The election calculus
Today's news headlines:
- ‘Draghi signs off from ECB with one last cry for fiscal action’. In yesterday’s farewell ceremony, Mario Draghi made one last call for ‘Euro Area fiscal capacity of adequate size and design’ for monetary policy to achieve its objective with minimal side effects. German Chancellor Angela Merkel acknowledged Draghi’s plea, adding ‘the ECB can’t do the homework of governments that they themselves need to finish to strengthen their competitiveness’. (Bloomberg)
- ‘Trump impeachment inquiry enters new phase as Pelosi sets vote’. Speaker of the House of Representatives, Nancy Pelosi, announced the House would vote on the next steps for Trump’s impeachment inquiry later this week. She also announced the general public will soon get to look at the evidence being built on the subject, pushing the inquiry into a new key phase. (Bloomberg)

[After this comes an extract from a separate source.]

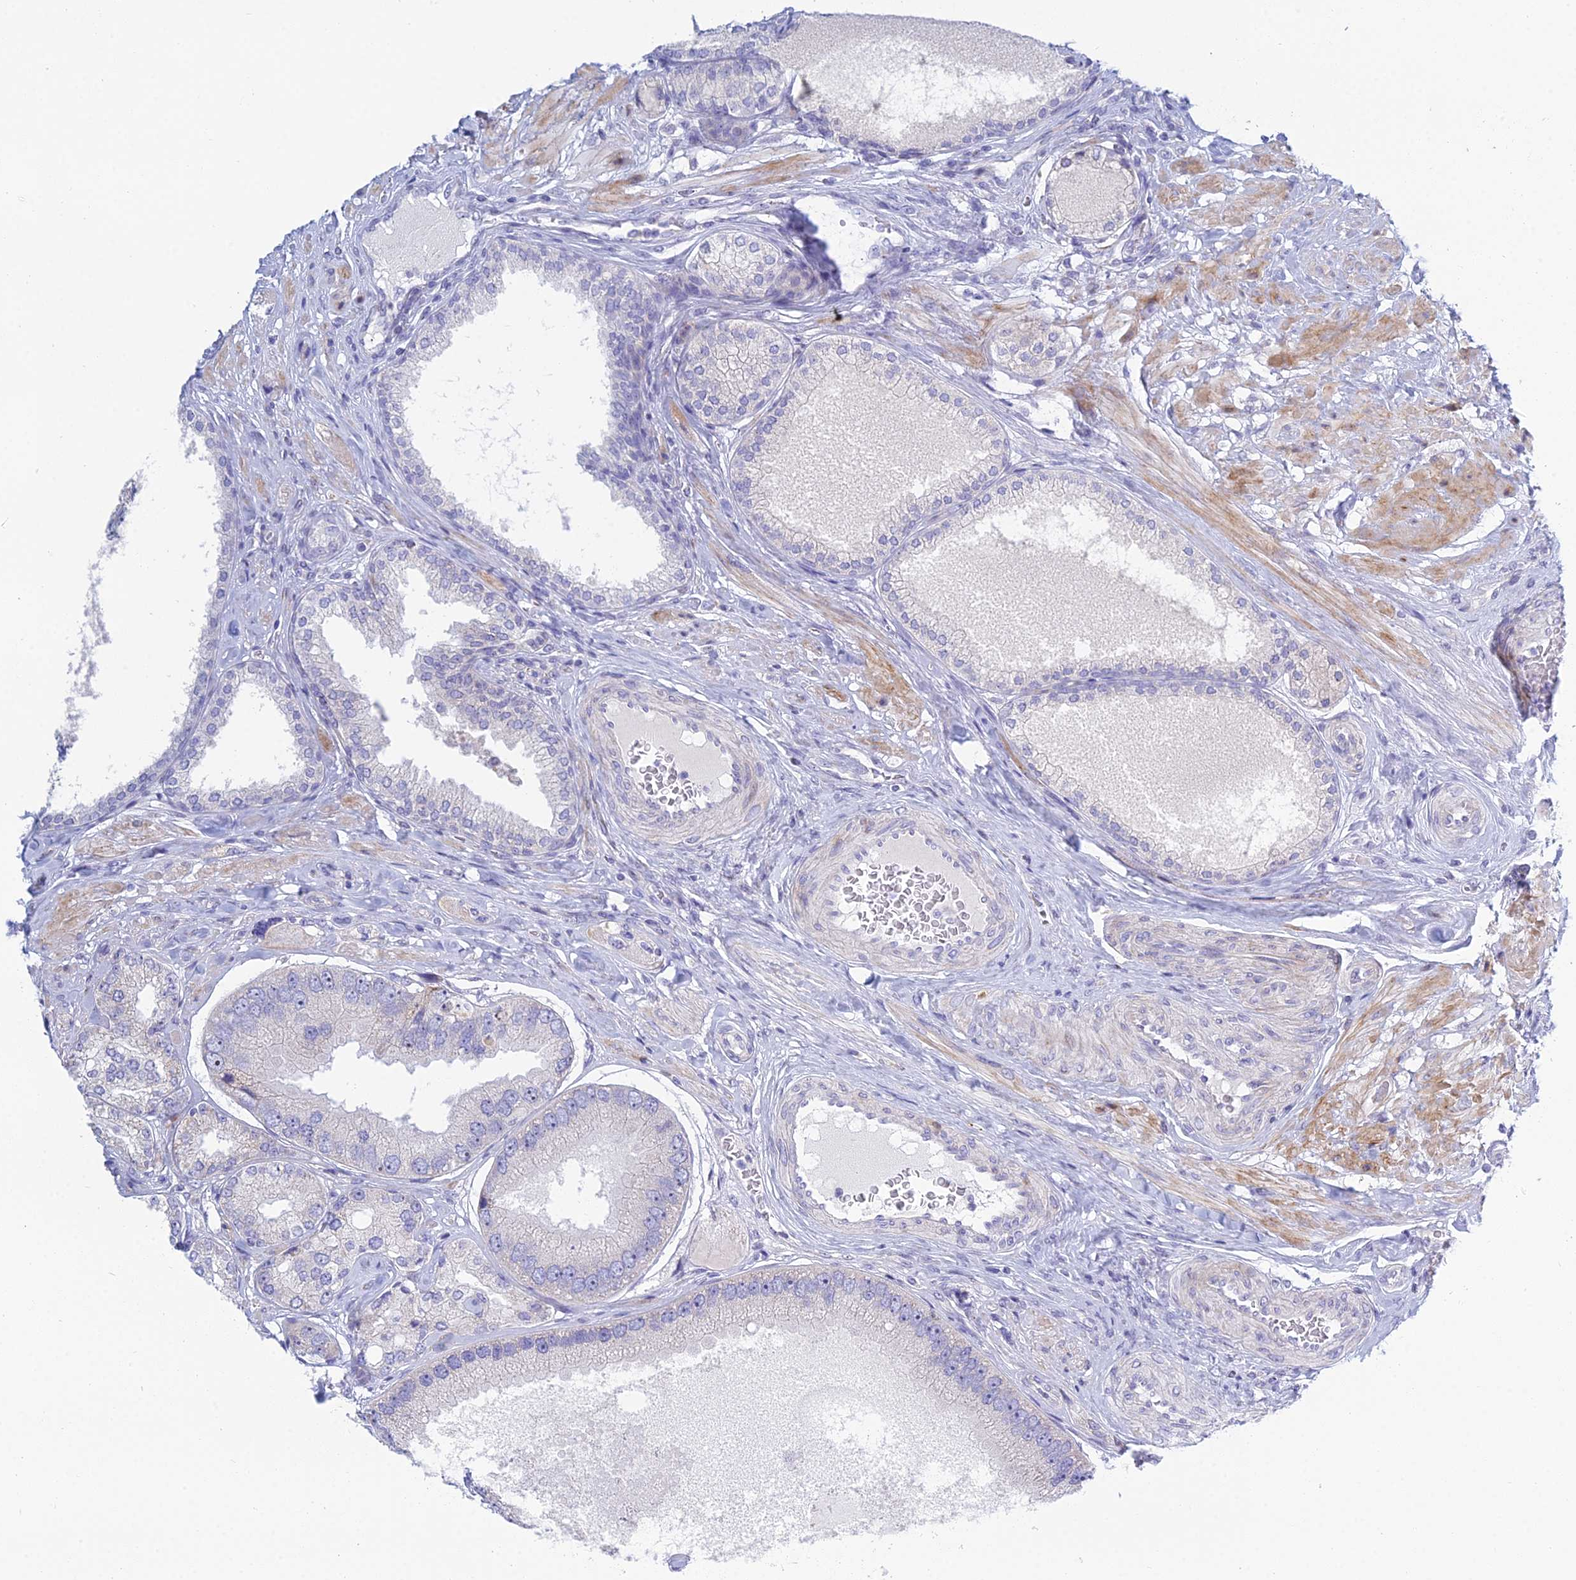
{"staining": {"intensity": "negative", "quantity": "none", "location": "none"}, "tissue": "prostate cancer", "cell_type": "Tumor cells", "image_type": "cancer", "snomed": [{"axis": "morphology", "description": "Adenocarcinoma, High grade"}, {"axis": "topography", "description": "Prostate"}], "caption": "A histopathology image of human prostate cancer (adenocarcinoma (high-grade)) is negative for staining in tumor cells. Brightfield microscopy of immunohistochemistry (IHC) stained with DAB (brown) and hematoxylin (blue), captured at high magnification.", "gene": "PRR13", "patient": {"sex": "male", "age": 71}}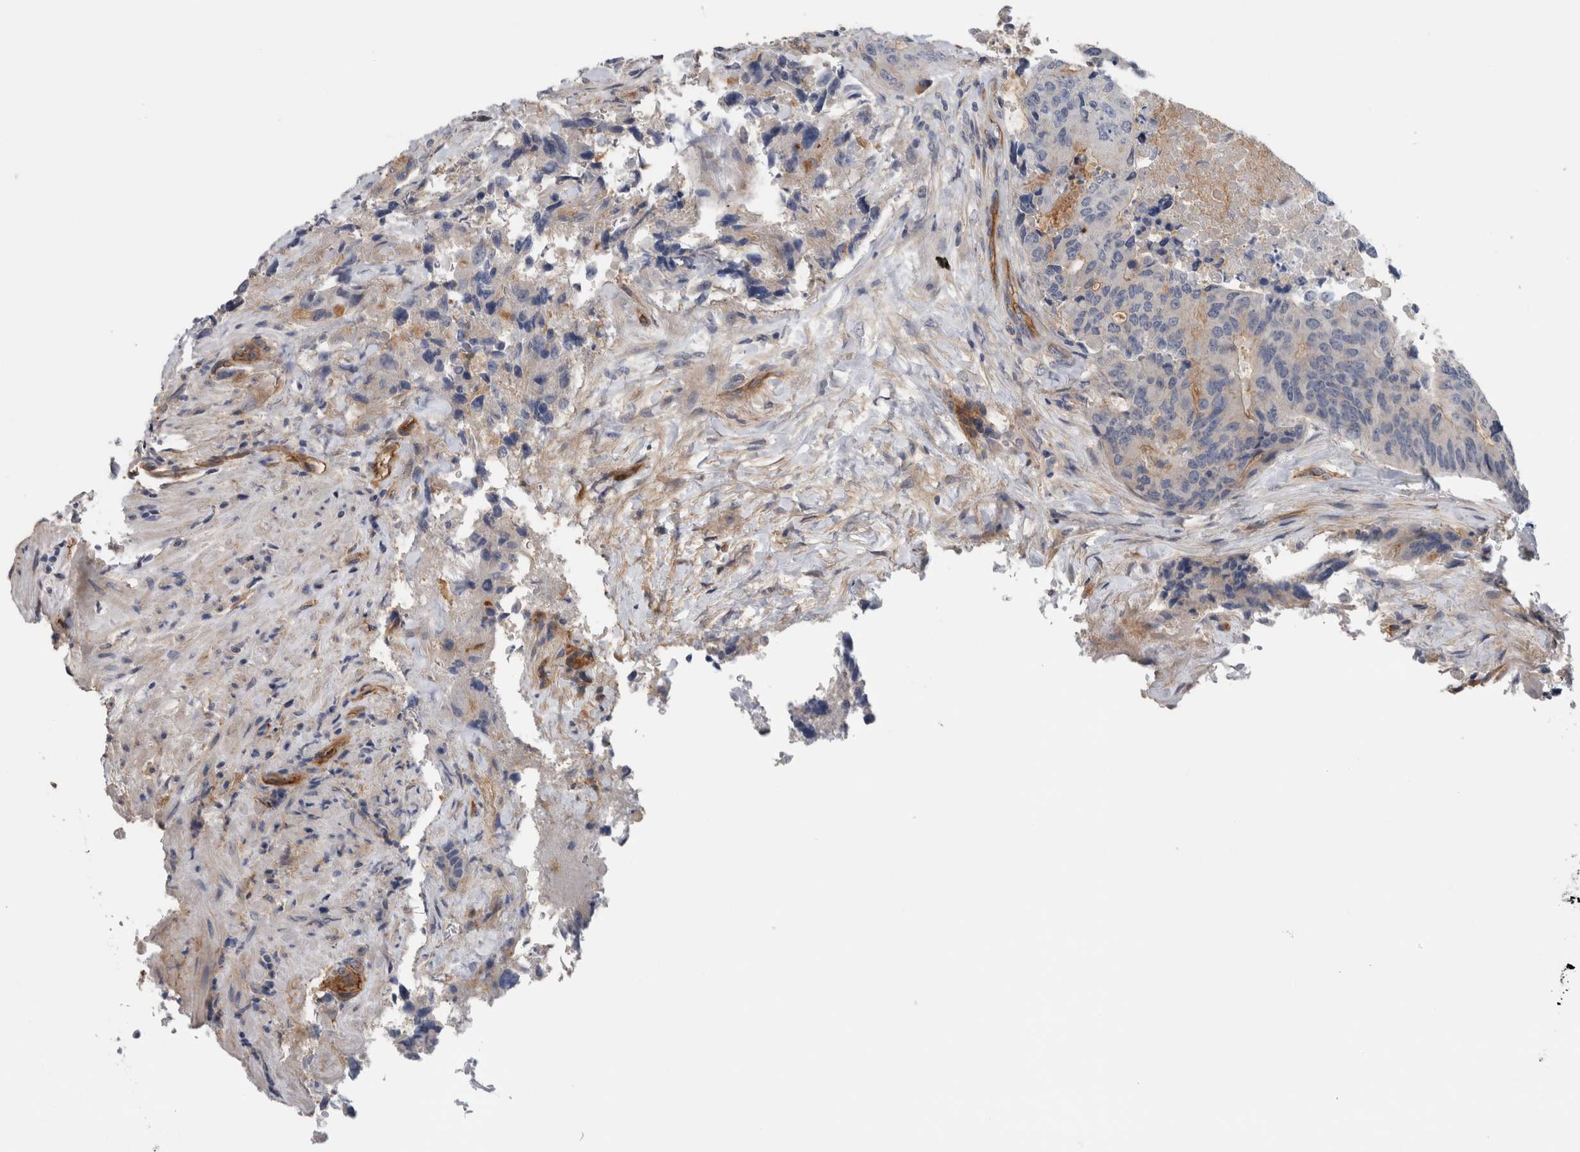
{"staining": {"intensity": "moderate", "quantity": "<25%", "location": "cytoplasmic/membranous"}, "tissue": "colorectal cancer", "cell_type": "Tumor cells", "image_type": "cancer", "snomed": [{"axis": "morphology", "description": "Adenocarcinoma, NOS"}, {"axis": "topography", "description": "Colon"}], "caption": "A histopathology image of colorectal cancer (adenocarcinoma) stained for a protein exhibits moderate cytoplasmic/membranous brown staining in tumor cells.", "gene": "CD59", "patient": {"sex": "male", "age": 71}}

Yesterday, Boris Johnson suffered his third defeat on the path to a general election but is determined to try a different tack—passing an amendment for the proposed date—which has a lower bar to success. The election calculus is more confusing than it has ever been. Labour wishes to postpone a vote until after Brexit when it can more effectively run under a traditional platform. Labour abandonment in Scotland is particularly pronounced where a large swath of the electorate has gravitated towards the SNP and the pro-EU cause. This is a vast simplification of the various demographic dynamics, but one thing is clear, a pre-Brexit election would likely result in worse labour outcomes than voter Corbyn-avoidance could ever deliver in isolation.
In advance of tomorrow night’s Federal Reserve meeting, we’re seeing a greater dichotomy in expectations of the central bank’s path going forward. The consensus market expectation is for a 25bps cut and little else of 2020. As we noted yesterday, this expectation for a change in direction has to do with Chairman Powell’s characterisation of the first rate cut in July, where he was emphatic this wasn’t a permanent downwards shift in rates. Our view is that he will have to change his communication because this will be the third sequential cut, but since July, the economic backdrop has gotten worse, so a halt to cuts is certainly not a foregone conclusion. Our sense, given comments from various Fed speakers over the past few months, is that policymakers will likely signal a short term reprieve and make further cuts conditional on more economic deterioration, so-called ‘data dependence’.
Bottom line: Quite a few market participants are expecting a far more dovish shift in Fed policy which would serve to support greater asset price appreciation when the Fed cuts further. However, given the already rich valuations and the relative resilience of the US economy, it’s likely there will be some disappointment in equity and some bond markets on Thursday. We make no prediction here, but the greater dichotomy of expectations implies some forecasters will be just too extreme in their opinions when the Fed has exhibited nothing but moderate views in spite of administration lambast.
Cable traded flat overnight after Boris Johnson lost his motion on a general election and a new Brexit extension to 31st January 2020 was secured. A new bid for a general election due to take place today could yield a different result, causing intraday volatility. The pair has maintained most of its October gains, with the 1.28 level providing support in recent sessions.
Yesterday, a weaker Euro helped the currency cross break the 1.16 level again before falling back below the big figure. Short-term implied volatility has dropped off for the pair, suggesting the secured Brexit extension and a new general election bid is prolonging Brexit uncertainty. A continuation of Euro weakness could keep GBP/EUR lifted if Sterling trades flat.
The pair continues its downward trend in the London open after reaching resistance at the 1.11 level yesterday. With a light day of data ahead, flat trading can be expected for the pair today, especially as the EUR/USD sits in the middle of the 90 pip range of the 50 and 100-daily moving averages.